Guys....guys....wow! I go off for the day and come back and all hell has broken loose! Hopefully things have cooled down.

I can't imagine what it is like to be in either Vic-Luc's or Vlinden's shoes, to loose a loved one to Landmark. All I know is what it is like to be the loved one that was lost to Landmark. To come back and find out how much people we're worried about me because I wasn't acting right. People that I loved and cared about that we're either afraid to say something to me or were at a loss for words.
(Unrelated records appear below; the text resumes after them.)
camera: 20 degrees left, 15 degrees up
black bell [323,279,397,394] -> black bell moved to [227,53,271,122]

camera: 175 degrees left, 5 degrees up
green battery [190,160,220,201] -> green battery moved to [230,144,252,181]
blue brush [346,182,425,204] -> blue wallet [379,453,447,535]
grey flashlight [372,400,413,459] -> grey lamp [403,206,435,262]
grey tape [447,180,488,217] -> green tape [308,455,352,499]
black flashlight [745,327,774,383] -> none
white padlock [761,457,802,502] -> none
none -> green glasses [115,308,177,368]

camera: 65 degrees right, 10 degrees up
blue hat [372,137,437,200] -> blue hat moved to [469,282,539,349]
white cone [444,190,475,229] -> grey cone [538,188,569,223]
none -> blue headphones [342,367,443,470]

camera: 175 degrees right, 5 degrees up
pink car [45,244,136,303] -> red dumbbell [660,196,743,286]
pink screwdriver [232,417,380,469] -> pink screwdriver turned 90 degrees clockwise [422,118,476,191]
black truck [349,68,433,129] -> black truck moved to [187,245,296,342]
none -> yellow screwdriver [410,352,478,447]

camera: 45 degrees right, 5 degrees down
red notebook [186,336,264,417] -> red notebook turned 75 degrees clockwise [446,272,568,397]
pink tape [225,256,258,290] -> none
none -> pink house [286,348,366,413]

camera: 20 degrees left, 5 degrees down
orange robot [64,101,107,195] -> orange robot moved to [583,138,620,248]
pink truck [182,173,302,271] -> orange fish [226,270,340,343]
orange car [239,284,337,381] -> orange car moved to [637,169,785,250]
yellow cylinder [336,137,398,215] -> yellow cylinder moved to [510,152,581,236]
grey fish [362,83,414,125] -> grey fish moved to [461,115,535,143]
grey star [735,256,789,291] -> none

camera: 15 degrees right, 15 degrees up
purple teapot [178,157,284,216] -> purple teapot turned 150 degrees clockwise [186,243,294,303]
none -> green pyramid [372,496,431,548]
The person I feel the sadest for at this point is my ex/girl friend. She met me after I had been in Landmark for a while. She saw changes and prompted me to think and get out. But sadly she never knew the Zorro before Landmark. The happy go lucky guy that liked to have fun, party, and work hard. Now that I'm regaining my original self and growing based on my recovery efforts and unfortunate experience, I think she is confused and scared. We're like a Soap Opera or Mexican Novela.

Hell, one could make a prime time Univision / Fox TV show about us. Call it "Zorro Mi Amor!" for Latin America or "From Texas with Love!" for the Anglo world.

What's clear here for sure is for all three of us is, when love and feelings are involved, sparks can and will fly. I feel both of your losses and god for bid (it's my curse) I can see where both of you all are coming from. I've often said that sometimes things get taken the wrong way on line, because people aren't face to face looking at one another. I saw this a lot on an old forum I belong to. But on it there were emoticons to help get the point across. Can Rick Ross put up emoticons?

I wish both of you peace and reconciliation for your losses.